| Records from a collection |

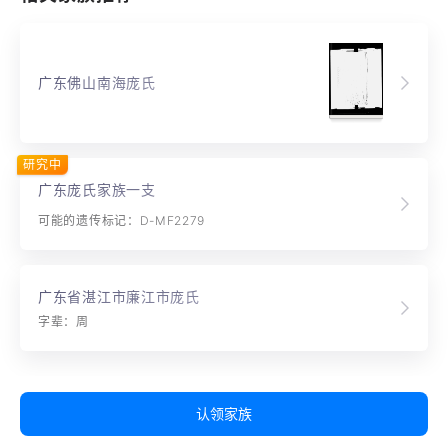
广东佛山南海庞氏
研究中
广东庞氏家族一支
可能的遗传标记：D-MF2279
广东省湛江市廉江市庞氏
字辈：周
认领家族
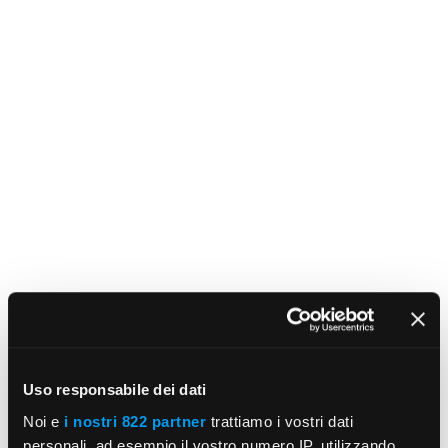
Uso responsabile dei dati
Noi e
i nostri 822 partner
trattiamo i vostri dati
personali, ad esempio il vostro numero IP, utilizzando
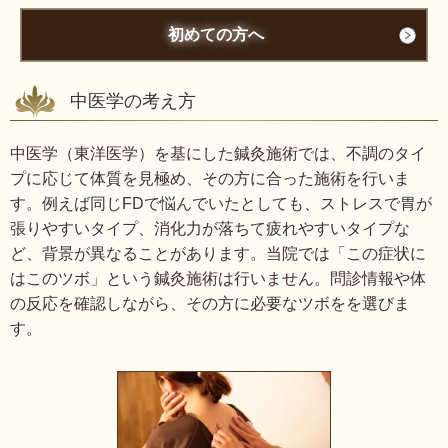
初めての方へ
中医学の考え方
中医学（東洋医学）を基にした鍼灸施術では、不調のタイ
プに応じて体質を見極め、その方に合った施術を行いま
す。例えば同じFDで悩んでいたとしても、ストレスで胃が
張りやすいタイプ、消化力が落ちて疲れやすいタイプな
ど、背景が異なることがあります。
当院では「この症状に
はこのツボ」という鍼灸施術は行いません。問診情報や体
の反応を確認しながら、その方に必要なツボをを選びま
す。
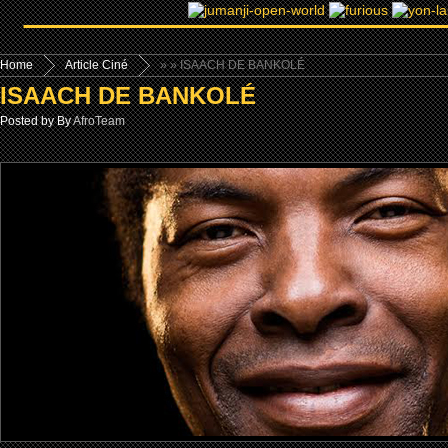
Home
Article Ciné
»
» ISAACH DE BANKOLÉ
ISAACH DE BANKOLÉ
Posted by By
AfroTeam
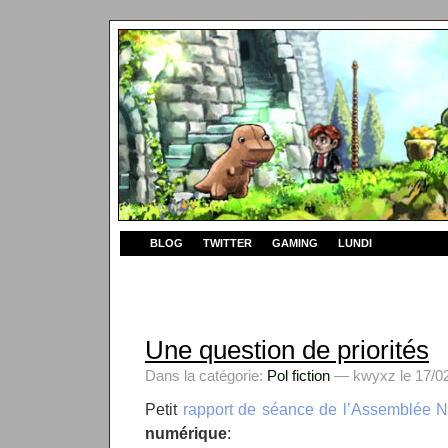
BLOG
TWITTER
GAMING
LUNDI
Une question de priorités
Dans la catégorie:
Pol fiction
— kwyxz le 17/02
Petit
rapport de séance de l’Assemblée N
numérique
:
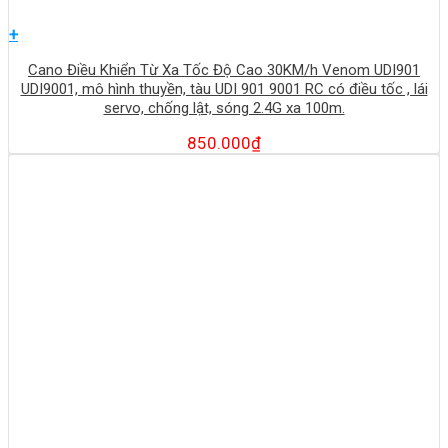
+
Cano Điều Khiển Từ Xa Tốc Độ Cao 30KM/h Venom UDI901
UDI9001, mô hình thuyền, tàu UDI 901 9001 RC có điều tốc , lái
servo, chống lật, sóng 2.4G xa 100m.
850.000
₫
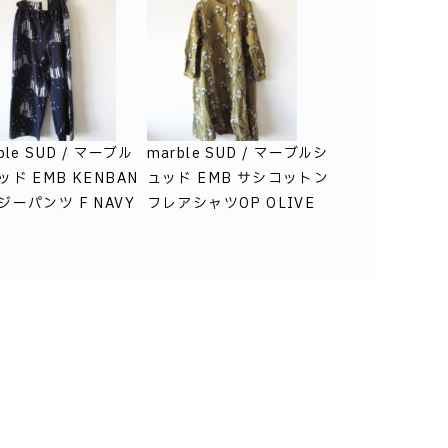
ble SUD / マーブル
marble SUD / マーブルシ
ッド EMB KENBAN
ュッド EMB サシコットン
ジーパンツ F NAVY
フレアシャツOP OLIVE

| Exercise instructions |
In the data above, the stretch from the line with "广东省湛江市廉江市庞氏" through the line with "Cano Điều Khiển" is to be returned exactly, minus any pictures.

| Exercise solution |
广东省湛江市廉江市庞氏
字辈：周
认领家族
Uso responsabile dei dati
Noi e
i nostri 822 partner
trattiamo i vostri dati
personali, ad esempio il vostro numero IP, utilizzando
初めての方へ
中医学の考え方
中医学（東洋医学）を基にした鍼灸施術では、不調のタイ
プに応じて体質を見極め、その方に合った施術を行いま
す。例えば同じFDで悩んでいたとしても、ストレスで胃が
張りやすいタイプ、消化力が落ちて疲れやすいタイプな
ど、背景が異なることがあります。
当院では「この症状に
はこのツボ」という鍼灸施術は行いません。問診情報や体
の反応を確認しながら、その方に必要なツボをを選びま
す。
Home
Article Ciné
»
» ISAACH DE BANKOLÉ
ISAACH DE BANKOLÉ
Posted by By
AfroTeam
BLOG
TWITTER
GAMING
LUNDI
Une question de priorités
Dans la catégorie:
Pol fiction
— kwyxz le 17/02
Petit
rapport de séance de l’Assemblée N
numérique
:
+
Cano Điều Khiển Từ Xa Tốc Độ Cao 30KM/h Venom UDI901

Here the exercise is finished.